On June 18 then the publication of the annual report was cancelled a second time, making the stock lose roughly 50% of its value in one day. From there on, the deep fall took its way – an unprecedent event in the German stock market.

Wirecard announced, that those accounts, which make up a significant portion of wirecard´ s equity, do not seem exist – at least not right now. This led to the collapse of the share price to currently, June 28, € 1,42.

A German poster Fintech on the way to a penny stock, fueled further by wirecard declaring bankruptcy on June 26 due to fears of illiquidity caused banks closing credit lines of roughly € 2 bill. Euro, whereas the company´s cash reserves are only at around € 600 mil. The very first time, that a DAX company filed for bankruptcy.

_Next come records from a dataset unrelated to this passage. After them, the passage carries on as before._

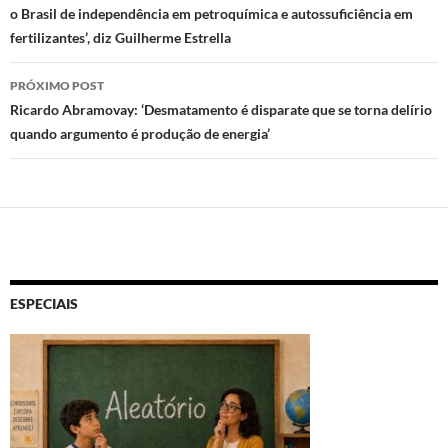
o Brasil de independência em petroquímica e autossuficiência em
posts
fertilizantes’, diz Guilherme Estrella
PRÓXIMO POST
Ricardo Abramovay: ‘Desmatamento é disparate que se torna delírio
quando argumento é produção de energia’
ESPECIAIS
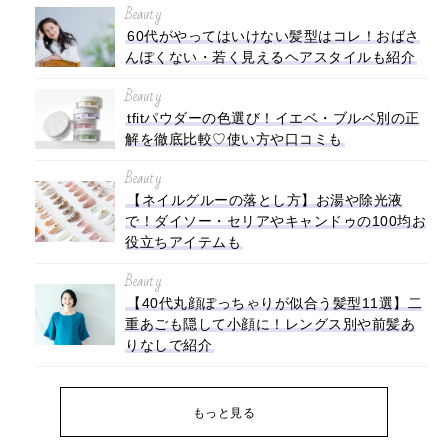
Beauty
60代がやってはいけない髪型はコレ！おばさ
んぽくない・若く見えるヘアスタイルも紹介
Beauty
tfitパウダーの色選び！イエベ・ブルベ別の正
解を徹底比較♡使い方や口コミも
Beauty
【ネイルグルーの落とし方】お湯や除光液
で！ダイソー・セリアやキャンドゥの100均お
役立ちアイテムも
Beauty
【40代丸顔ぽっちゃりが似合う髪型11選】二
重あごも隠して小顔に！レングス別や前髪あ
りなしで紹介
もっと見る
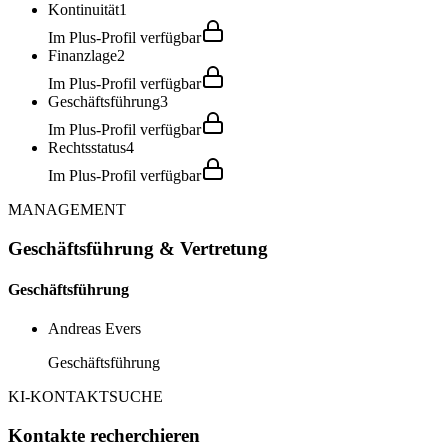
Kontinuität
1
Im Plus-Profil verfügbar
Finanzlage
2
Im Plus-Profil verfügbar
Geschäftsführung
3
Im Plus-Profil verfügbar
Rechtsstatus
4
Im Plus-Profil verfügbar
MANAGEMENT
Geschäftsführung & Vertretung
Geschäftsführung
Andreas Evers
Geschäftsführung
KI-KONTAKTSUCHE
Kontakte recherchieren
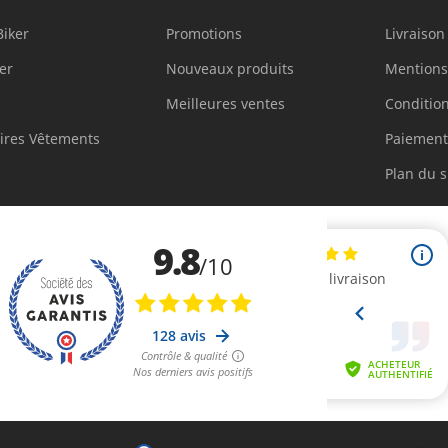
Biker
Promotions
Livraison
er
Nouveaux produits
Mentions
Meilleures ventes
Condition
ires Vêtements
Paiement
Plan du s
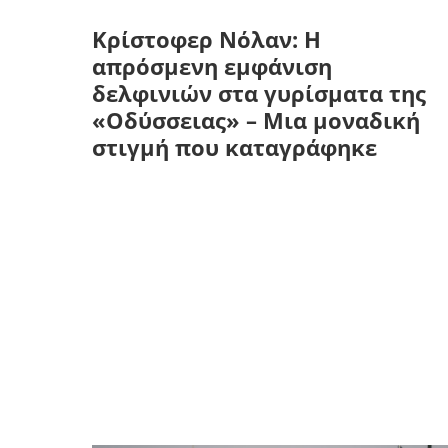
Κρίστοφερ Νόλαν: Η
απρόσμενη εμφάνιση
δελφινιών στα γυρίσματα της
«Οδύσσειας» – Μια μοναδική
στιγμή που καταγράφηκε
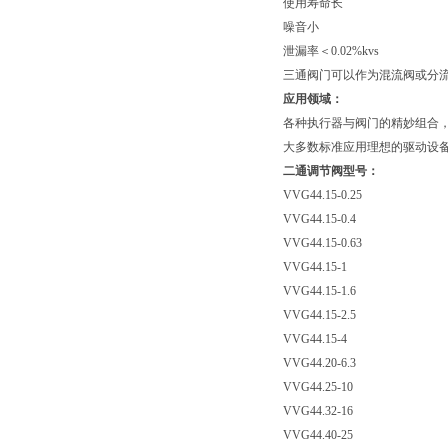
使用寿命长
噪音小
泄漏率＜0.02%kvs
三通阀门可以作为混流阀或分
应用领域：
各种执行器与阀门的精妙组合，
大多数标准应用理想的驱动设
二通调节阀型号：
VVG44.15-0.25
VVG44.15-0.4
VVG44.15-0.63
VVG44.15-1
VVG44.15-1.6
VVG44.15-2.5
VVG44.15-4
VVG44.20-6.3
VVG44.25-10
VVG44.32-16
VVG44.40-25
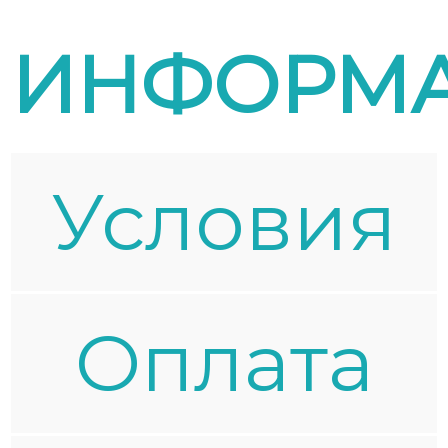
ИНФОРМ
Условия
Oплата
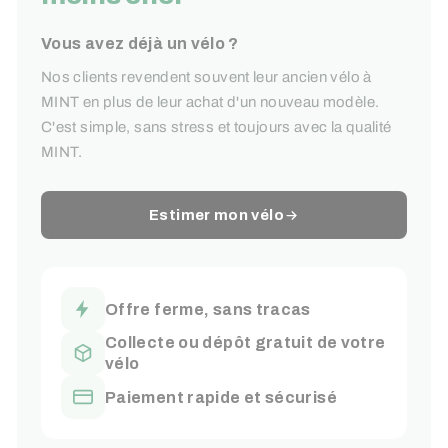
Vous avez déjà un vélo ?
Nos clients revendent souvent leur ancien vélo à
MINT en plus de leur achat d'un nouveau modèle.
C'est simple, sans stress et toujours avec la qualité
MINT.
Estimer mon vélo
Offre ferme, sans tracas
Collecte ou dépôt gratuit de votre
vélo
Paiement rapide et sécurisé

It´s certainly a story to follow on for the months to come, but what can we learn from that so far?

1.) Never let greed take over. Did the funds never exist or was wirecard really cheated as they claim (maybe by dubious investors)? Honestly, it doesn´t matter! As an entrepreneurial company, your main asset is not money, but the integrity of its leadership and management. You break that – you break the company!

2.) As a top manager, you are responsible for managing stakeholder interest. Here, the management was focused on maximizing shareholder value through blitz scaling – providing the equity to enable further external bank financing). And once again, this approach failed (like in most other Soft Bank investments like WeWork). And as always, it is other stakeholders like employees’ customers, banks and the entire financial community who are left behind and betrayed. And we already see many of the customers searching for alternatives to wirecard.

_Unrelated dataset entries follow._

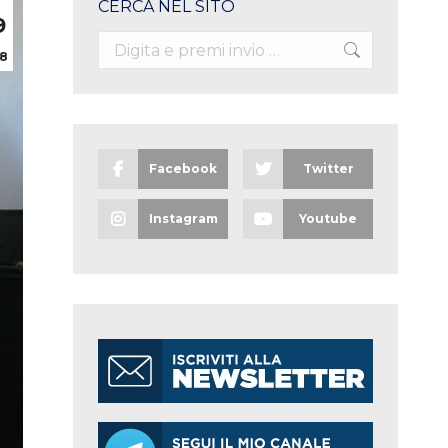
CERCA NEL SITO
9
Search:
8
Facebook
Twitter
Instagram
Youtube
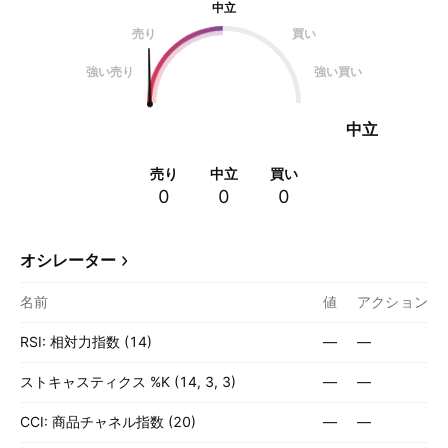
中立
売り
買い
強い売り
強い買い
中立
売り
中立
買い
0
0
0
オシレーター
名前
値
アクション
RSI: 相対力指数 (14)
—
—
ストキャスティクス %K (14, 3, 3)
—
—
CCI: 商品チャネル指数 (20)
—
—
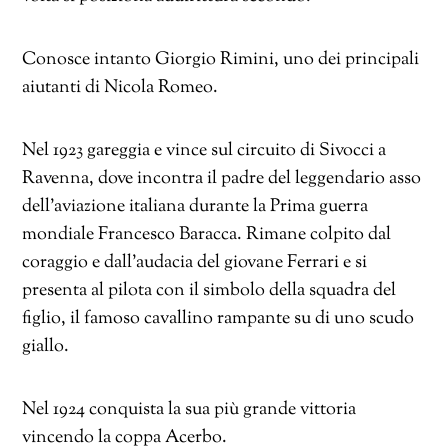
Conosce intanto Giorgio Rimini, uno dei principali
aiutanti di Nicola Romeo.
Nel 1923 gareggia e vince sul circuito di Sivocci a
Ravenna, dove incontra il padre del leggendario asso
dell’aviazione italiana durante la Prima guerra
mondiale Francesco Baracca. Rimane colpito dal
coraggio e dall’audacia del giovane Ferrari e si
presenta al pilota con il simbolo della squadra del
figlio, il famoso cavallino rampante su di uno scudo
giallo.
Nel 1924 conquista la sua più grande vittoria
vincendo la coppa Acerbo.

3.) We need trustable regulators and auditors! Wie Ernst Young now saying, that only deep and solid accounting procedures would have uncovered the fraud, the financial community is left clueless. In a case where almost 25% of the firm´s equity is, on trust accounts in the Philippines – how many more warning lights do you need for a deep and solid look?

We see a negative case of companies growing too quickly and focusing too much on growth instead of compliance, does this put all the industry in a bad light? Sure now, but it reminds us to always look behind the corporate scenes and the flashy first mile successes – especially in dynamic industries like the Fintech industry.